BEGIN EXERCISE DATA

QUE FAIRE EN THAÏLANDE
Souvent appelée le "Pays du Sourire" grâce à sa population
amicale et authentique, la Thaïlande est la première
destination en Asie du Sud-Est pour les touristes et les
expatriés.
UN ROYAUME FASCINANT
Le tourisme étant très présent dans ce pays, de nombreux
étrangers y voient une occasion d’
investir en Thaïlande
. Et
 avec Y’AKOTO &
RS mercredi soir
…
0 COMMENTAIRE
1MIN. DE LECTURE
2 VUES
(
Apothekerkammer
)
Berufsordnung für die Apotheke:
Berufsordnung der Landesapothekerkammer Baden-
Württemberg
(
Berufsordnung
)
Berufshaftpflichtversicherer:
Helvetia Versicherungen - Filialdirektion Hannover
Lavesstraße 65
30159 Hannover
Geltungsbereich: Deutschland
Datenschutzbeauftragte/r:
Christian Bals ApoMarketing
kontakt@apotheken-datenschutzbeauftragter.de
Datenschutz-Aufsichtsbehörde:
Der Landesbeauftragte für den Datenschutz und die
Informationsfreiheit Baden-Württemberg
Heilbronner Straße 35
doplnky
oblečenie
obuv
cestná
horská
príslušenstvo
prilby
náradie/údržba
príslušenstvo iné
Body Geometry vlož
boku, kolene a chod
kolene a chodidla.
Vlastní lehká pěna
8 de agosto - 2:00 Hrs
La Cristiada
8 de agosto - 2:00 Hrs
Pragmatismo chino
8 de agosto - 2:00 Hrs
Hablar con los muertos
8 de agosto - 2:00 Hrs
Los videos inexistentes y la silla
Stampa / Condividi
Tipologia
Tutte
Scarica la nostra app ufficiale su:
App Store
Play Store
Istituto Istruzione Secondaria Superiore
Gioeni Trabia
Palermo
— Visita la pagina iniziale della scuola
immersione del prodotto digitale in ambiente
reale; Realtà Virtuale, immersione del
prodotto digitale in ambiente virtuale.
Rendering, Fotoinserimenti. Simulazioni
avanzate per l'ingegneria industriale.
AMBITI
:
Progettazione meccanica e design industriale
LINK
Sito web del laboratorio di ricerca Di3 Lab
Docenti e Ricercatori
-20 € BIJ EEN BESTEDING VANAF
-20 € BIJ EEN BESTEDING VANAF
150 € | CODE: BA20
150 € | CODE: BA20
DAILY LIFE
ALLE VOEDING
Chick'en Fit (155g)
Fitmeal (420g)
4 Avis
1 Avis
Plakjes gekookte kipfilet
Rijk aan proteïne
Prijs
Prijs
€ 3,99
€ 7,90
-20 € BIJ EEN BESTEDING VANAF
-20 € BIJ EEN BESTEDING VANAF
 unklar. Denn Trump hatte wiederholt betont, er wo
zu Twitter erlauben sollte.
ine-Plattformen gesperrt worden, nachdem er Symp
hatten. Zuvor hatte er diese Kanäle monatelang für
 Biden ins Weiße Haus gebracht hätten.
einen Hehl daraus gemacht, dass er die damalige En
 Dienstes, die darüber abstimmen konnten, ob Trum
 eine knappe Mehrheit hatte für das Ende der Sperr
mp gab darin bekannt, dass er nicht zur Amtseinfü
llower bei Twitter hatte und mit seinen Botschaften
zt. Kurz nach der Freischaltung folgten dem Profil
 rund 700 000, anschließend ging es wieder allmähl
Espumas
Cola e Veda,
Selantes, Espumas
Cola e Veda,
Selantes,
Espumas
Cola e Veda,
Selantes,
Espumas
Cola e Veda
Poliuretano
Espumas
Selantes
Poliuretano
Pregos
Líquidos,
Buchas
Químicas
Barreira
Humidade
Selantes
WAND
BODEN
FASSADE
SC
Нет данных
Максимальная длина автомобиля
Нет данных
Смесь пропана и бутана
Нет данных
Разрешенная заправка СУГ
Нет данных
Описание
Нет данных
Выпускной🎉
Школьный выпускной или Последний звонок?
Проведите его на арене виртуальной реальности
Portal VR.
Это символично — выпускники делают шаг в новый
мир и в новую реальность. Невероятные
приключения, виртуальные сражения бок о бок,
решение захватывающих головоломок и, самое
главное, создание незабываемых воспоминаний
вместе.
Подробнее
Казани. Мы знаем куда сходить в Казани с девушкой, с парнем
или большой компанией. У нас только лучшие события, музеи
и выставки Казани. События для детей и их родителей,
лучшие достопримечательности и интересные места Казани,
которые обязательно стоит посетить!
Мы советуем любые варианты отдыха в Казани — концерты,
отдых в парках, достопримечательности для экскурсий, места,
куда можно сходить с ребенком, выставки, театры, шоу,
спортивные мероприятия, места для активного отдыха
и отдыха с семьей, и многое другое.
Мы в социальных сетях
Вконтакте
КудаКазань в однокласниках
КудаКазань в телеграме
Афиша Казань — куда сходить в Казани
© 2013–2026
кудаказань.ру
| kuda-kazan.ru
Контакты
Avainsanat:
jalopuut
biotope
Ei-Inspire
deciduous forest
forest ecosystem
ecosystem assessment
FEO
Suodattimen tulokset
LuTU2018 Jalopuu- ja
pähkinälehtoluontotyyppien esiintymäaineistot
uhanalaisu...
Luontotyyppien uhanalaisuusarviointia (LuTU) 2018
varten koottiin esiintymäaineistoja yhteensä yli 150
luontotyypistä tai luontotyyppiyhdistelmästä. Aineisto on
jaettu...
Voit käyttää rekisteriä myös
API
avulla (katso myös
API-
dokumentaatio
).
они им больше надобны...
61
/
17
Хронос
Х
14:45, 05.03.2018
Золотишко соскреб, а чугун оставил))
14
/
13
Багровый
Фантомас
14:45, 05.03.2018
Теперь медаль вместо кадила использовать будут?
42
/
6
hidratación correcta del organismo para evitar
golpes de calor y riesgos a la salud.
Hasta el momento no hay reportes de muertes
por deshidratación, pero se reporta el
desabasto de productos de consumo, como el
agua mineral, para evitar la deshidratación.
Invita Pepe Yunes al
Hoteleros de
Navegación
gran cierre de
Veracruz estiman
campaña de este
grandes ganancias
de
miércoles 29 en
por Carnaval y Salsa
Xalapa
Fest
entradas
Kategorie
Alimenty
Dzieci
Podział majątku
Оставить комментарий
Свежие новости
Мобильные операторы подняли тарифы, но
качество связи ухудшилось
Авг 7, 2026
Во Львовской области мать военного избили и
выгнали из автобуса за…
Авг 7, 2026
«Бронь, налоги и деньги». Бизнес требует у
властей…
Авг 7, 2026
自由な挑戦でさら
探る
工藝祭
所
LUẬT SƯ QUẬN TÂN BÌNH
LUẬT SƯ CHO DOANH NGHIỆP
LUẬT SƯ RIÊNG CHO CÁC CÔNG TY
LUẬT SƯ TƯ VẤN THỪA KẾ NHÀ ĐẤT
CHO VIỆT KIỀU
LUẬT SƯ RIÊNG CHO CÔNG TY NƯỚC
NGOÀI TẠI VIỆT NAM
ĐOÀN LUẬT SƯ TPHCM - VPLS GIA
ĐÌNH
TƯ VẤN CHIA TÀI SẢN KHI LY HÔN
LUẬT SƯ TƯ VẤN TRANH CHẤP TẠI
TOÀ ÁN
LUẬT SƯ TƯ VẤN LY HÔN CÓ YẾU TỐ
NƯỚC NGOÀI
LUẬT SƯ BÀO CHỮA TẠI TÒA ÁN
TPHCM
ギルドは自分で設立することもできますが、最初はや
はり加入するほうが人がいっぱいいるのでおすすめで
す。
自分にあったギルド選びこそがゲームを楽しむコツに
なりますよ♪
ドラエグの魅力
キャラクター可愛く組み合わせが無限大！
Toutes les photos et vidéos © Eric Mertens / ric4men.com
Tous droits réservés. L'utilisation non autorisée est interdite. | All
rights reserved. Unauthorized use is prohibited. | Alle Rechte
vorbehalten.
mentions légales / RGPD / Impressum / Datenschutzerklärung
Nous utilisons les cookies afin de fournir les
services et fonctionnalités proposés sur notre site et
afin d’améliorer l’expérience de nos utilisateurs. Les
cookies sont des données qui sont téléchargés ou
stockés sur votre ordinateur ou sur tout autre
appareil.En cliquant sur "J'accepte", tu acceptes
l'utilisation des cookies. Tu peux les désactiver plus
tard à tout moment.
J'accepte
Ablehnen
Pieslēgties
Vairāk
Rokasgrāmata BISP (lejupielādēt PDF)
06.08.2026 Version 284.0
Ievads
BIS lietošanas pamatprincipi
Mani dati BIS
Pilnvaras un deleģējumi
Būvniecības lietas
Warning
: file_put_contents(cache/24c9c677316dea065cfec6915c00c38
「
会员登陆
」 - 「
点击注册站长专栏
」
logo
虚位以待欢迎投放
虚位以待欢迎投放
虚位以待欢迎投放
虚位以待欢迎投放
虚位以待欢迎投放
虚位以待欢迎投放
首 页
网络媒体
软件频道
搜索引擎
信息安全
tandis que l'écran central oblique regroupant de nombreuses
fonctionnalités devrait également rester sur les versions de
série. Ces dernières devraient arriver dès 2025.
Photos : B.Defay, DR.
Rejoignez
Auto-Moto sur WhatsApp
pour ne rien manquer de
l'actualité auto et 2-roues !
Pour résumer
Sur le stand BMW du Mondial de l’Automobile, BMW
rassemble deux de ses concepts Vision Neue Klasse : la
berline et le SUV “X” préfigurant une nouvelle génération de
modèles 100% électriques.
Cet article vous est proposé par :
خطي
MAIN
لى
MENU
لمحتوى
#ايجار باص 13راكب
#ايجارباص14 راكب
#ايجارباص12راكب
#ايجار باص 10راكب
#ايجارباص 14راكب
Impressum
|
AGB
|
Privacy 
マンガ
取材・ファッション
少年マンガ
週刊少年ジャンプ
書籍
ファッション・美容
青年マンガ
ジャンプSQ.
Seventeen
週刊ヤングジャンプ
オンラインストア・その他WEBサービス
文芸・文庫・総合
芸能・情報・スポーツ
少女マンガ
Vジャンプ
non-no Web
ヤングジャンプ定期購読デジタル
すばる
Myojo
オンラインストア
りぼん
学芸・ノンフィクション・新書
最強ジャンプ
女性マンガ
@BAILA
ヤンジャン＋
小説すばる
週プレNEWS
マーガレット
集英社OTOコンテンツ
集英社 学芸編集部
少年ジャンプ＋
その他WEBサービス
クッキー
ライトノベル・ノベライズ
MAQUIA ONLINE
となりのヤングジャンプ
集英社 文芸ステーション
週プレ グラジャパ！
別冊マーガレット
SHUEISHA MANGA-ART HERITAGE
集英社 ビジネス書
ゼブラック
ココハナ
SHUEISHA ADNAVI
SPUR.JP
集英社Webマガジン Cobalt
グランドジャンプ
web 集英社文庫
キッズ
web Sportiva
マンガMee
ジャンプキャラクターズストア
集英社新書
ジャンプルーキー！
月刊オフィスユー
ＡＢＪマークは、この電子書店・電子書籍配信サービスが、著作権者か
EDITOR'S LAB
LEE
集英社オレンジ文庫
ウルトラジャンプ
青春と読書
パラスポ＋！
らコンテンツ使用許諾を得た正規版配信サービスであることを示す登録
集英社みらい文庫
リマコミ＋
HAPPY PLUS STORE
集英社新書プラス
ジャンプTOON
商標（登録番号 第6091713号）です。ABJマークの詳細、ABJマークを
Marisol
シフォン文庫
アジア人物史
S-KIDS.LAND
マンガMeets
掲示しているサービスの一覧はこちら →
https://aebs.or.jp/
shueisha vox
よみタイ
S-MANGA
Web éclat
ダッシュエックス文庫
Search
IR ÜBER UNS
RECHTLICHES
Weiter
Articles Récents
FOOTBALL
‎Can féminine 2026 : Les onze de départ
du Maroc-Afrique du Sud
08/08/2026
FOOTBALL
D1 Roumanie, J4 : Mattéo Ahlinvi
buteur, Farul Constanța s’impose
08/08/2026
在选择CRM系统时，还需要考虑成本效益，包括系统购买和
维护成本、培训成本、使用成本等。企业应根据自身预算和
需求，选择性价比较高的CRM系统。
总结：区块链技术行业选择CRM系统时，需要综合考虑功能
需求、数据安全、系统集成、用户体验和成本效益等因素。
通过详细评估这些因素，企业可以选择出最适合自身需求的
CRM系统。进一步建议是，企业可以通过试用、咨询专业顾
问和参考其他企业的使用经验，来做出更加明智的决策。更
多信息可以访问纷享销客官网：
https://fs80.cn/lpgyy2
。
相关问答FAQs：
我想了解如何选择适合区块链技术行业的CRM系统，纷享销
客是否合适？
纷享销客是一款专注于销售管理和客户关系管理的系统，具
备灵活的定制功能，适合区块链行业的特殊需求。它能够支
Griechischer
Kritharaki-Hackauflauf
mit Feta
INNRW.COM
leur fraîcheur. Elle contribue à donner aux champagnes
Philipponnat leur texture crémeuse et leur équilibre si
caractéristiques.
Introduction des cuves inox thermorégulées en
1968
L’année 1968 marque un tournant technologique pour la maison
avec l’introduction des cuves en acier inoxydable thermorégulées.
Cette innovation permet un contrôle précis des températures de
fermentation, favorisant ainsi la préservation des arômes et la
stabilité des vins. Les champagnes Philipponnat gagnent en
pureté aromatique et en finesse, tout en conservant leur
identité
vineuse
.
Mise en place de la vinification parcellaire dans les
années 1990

END EXERCISE DATA

#### TASK REQUIREMENTS:
In the material above, locate the line containing "#ايجارباص14 راكب" and the line containing "Kritharaki-Hackauflauf". Transcribe exactly those two lines and every line between them, and nothing more.

#### WRITTEN RESPONSE:
#ايجارباص14 راكب
#ايجارباص12راكب
#ايجار باص 10راكب
#ايجارباص 14راكب
Impressum
|
AGB
|
Privacy 
マンガ
取材・ファッション
少年マンガ
週刊少年ジャンプ
書籍
ファッション・美容
青年マンガ
ジャンプSQ.
Seventeen
週刊ヤングジャンプ
オンラインストア・その他WEBサービス
文芸・文庫・総合
芸能・情報・スポーツ
少女マンガ
Vジャンプ
non-no Web
ヤングジャンプ定期購読デジタル
すばる
Myojo
オンラインストア
りぼん
学芸・ノンフィクション・新書
最強ジャンプ
女性マンガ
@BAILA
ヤンジャン＋
小説すばる
週プレNEWS
マーガレット
集英社OTOコンテンツ
集英社 学芸編集部
少年ジャンプ＋
その他WEBサービス
クッキー
ライトノベル・ノベライズ
MAQUIA ONLINE
となりのヤングジャンプ
集英社 文芸ステーション
週プレ グラジャパ！
別冊マーガレット
SHUEISHA MANGA-ART HERITAGE
集英社 ビジネス書
ゼブラック
ココハナ
SHUEISHA ADNAVI
SPUR.JP
集英社Webマガジン Cobalt
グランドジャンプ
web 集英社文庫
キッズ
web Sportiva
マンガMee
ジャンプキャラクターズストア
集英社新書
ジャンプルーキー！
月刊オフィスユー
ＡＢＪマークは、この電子書店・電子書籍配信サービスが、著作権者か
EDITOR'S LAB
LEE
集英社オレンジ文庫
ウルトラジャンプ
青春と読書
パラスポ＋！
らコンテンツ使用許諾を得た正規版配信サービスであることを示す登録
集英社みらい文庫
リマコミ＋
HAPPY PLUS STORE
集英社新書プラス
ジャンプTOON
商標（登録番号 第6091713号）です。ABJマークの詳細、ABJマークを
Marisol
シフォン文庫
アジア人物史
S-KIDS.LAND
マンガMeets
掲示しているサービスの一覧はこちら →
https://aebs.or.jp/
shueisha vox
よみタイ
S-MANGA
Web éclat
ダッシュエックス文庫
Search
IR ÜBER UNS
RECHTLICHES
Weiter
Articles Récents
FOOTBALL
‎Can féminine 2026 : Les onze de départ
du Maroc-Afrique du Sud
08/08/2026
FOOTBALL
D1 Roumanie, J4 : Mattéo Ahlinvi
buteur, Farul Constanța s’impose
08/08/2026
在选择CRM系统时，还需要考虑成本效益，包括系统购买和
维护成本、培训成本、使用成本等。企业应根据自身预算和
需求，选择性价比较高的CRM系统。
总结：区块链技术行业选择CRM系统时，需要综合考虑功能
需求、数据安全、系统集成、用户体验和成本效益等因素。
通过详细评估这些因素，企业可以选择出最适合自身需求的
CRM系统。进一步建议是，企业可以通过试用、咨询专业顾
问和参考其他企业的使用经验，来做出更加明智的决策。更
多信息可以访问纷享销客官网：
https://fs80.cn/lpgyy2
。
相关问答FAQs：
我想了解如何选择适合区块链技术行业的CRM系统，纷享销
客是否合适？
纷享销客是一款专注于销售管理和客户关系管理的系统，具
备灵活的定制功能，适合区块链行业的特殊需求。它能够支
Griechischer
Kritharaki-Hackauflauf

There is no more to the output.